*** Passage for review Section Begins ***
# finally pics of my ride (i got a digital cam)



## g200sx (Apr 18, 2003)

Here's my 200sx. Still pretty much stock except for a WAI.
Selling some things to start the engine upgrades.


----------



## g200sx (Apr 18, 2003)




----------



## Token Moron (Mar 28, 2003)

looks clean dude, :thumbup:


----------



## g200sx (Apr 18, 2003)

thanks i plan to add se-r sideskirts and stillen grill/98 honeycomb grill. i had also thought of adding the rear spoiler and changing the tail lights to the bubble style tail lights but have changed my mind.


----------



## whiteb14 (Jul 7, 2002)

very clean bro... make it look like an se-r and ur set (oem fogs, ser skirts, spoiler and the 98 grille)


----------



## TheVodKA (Sep 19, 2002)

whiteb14 said:


> *very clean bro... make it look like an se-r and ur set (oem fogs, ser skirts, spoiler and the 98 grille) *


Then all you have to do is make it fast like an se-r (or even faster!) and you're definitely set.


----------



## Exalta (Jan 21, 2003)

looking good! nice projectors! i like those interior mods!

that g-ride behind your car looks phat with those whitewalls and daytons


----------



## g200sx (Apr 18, 2003)

that's my bro-in-law's ride. used to belong to me and my brother but we sold it to him. now it has become his project


----------
*** Passage for review Section Ends ***
*** Material provided Section Begins ***
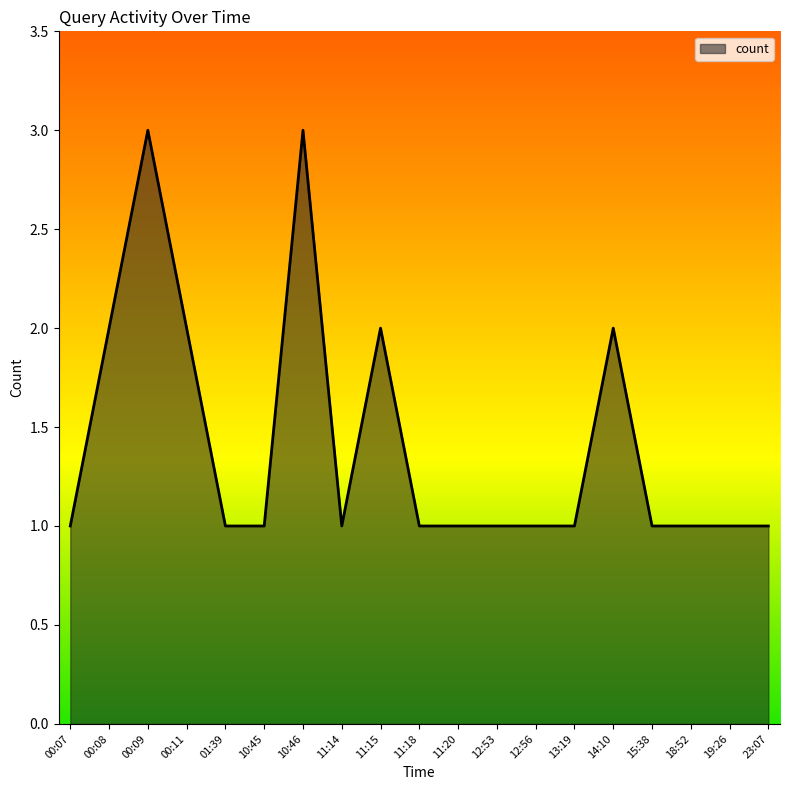

What is the maximum value shown in the chart?

3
*** Material provided Section Ends ***
* Work instruction *
Reproduce word for word the stretch of the forum thread about the 200sx that opens with "## whiteb14 (Jul" and closes with "(Sep 19, 2002)".

* The completed task *
## whiteb14 (Jul 7, 2002)

very clean bro... make it look like an se-r and ur set (oem fogs, ser skirts, spoiler and the 98 grille)


----------



## TheVodKA (Sep 19, 2002)